Basil had once known a woman who did the same thing when a favorite horse died, but the idea did not appeal to him.

“That parrot green is a little crude for the rest of the room.” His gaze went to the lemon yellow hangings. “Why not . . . canaries?”

Wanda lifted both hands, crossed them against her throat as if something were choking her. “Because I hate canaries!” Her voice quavered out of control. “That bilious yellow. Those ugly, raw, peeled-looking pink legs—ugh!”

The two men stepped through the doorway from the sunlit room overlooking the river into a dim, windowless hall. As they turned the sharp curve in the narrow stair, they looked back and saw Wanda standing in the doorway watching them, one hand braced against the lintel, the other still clasping her throat. The tall, slim figure outlined darkly against the light of the room beyond might have been a girl of nineteen or twenty. In contour Wanda was still a young woman; only the texture of her skin and the expression of her face betrayed her real age. The dimness of the hallway veiled her face now, and her pose was arresting and eloquent.

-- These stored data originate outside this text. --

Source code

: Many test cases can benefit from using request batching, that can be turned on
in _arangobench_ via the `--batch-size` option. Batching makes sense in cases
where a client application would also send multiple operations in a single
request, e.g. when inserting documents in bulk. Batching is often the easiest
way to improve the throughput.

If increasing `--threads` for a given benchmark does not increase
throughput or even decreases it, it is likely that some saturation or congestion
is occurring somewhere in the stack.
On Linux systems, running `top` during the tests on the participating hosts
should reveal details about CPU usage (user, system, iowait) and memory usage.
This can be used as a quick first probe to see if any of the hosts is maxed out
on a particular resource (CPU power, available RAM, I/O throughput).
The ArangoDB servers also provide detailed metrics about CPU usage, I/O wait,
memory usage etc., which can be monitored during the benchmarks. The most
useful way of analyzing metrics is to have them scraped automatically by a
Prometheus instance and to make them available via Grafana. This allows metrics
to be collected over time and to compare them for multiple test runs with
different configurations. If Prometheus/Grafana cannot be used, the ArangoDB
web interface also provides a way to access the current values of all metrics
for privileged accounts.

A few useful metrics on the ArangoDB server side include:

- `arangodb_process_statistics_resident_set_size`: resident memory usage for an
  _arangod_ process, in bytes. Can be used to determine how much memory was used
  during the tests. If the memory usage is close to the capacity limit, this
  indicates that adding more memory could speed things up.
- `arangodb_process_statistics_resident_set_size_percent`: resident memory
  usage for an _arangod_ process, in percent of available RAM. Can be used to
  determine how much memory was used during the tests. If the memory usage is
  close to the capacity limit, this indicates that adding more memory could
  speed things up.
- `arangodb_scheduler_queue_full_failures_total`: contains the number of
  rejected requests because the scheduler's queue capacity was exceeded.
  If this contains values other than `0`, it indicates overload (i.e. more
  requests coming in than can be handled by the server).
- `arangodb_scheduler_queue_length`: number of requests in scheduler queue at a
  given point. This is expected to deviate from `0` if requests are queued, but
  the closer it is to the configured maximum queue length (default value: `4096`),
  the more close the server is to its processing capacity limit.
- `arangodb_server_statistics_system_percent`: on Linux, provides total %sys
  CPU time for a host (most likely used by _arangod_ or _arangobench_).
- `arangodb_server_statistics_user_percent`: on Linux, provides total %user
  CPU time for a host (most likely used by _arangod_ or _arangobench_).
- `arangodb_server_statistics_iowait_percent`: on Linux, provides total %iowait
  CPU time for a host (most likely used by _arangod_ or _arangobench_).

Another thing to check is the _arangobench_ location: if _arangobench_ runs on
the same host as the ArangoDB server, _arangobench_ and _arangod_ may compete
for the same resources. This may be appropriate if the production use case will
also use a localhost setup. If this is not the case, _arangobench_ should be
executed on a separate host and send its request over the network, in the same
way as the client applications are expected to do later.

Leonard turned his head. Basil rather expected some expression of sympathy for Wanda. But Leonard said: “What a wonderful gesture that was—when she clasped both hands across her throat. I must remember that. It would be most effective on the stage. If ever I have a part that calls the same emotion into play, I shall use it.”

“And just what is that emotion?” asked Basil.

The question seemed to surprise Leonard. “Why, fear—of course!”

II

They were in the lower hall now. Daylight streamed through a lunette fanlight thinly veiled in white muslin. The mulatto produced their hats and opened the door for them.

“A charming house,” mused Leonard as they went down the steps. “It always reminds me of Becky Sharpe’s little slice of house in Mayfair. You remember the cramped little stairway, and how all the great personages of the day crowded into it? To me there is always something fascinating about a little house—particularly when it’s a town house, luxurious and complete to the last detail, but all on the smallest possible scale. And there must be a pretty woman nestling inside like a jewel in a plush-lined box.”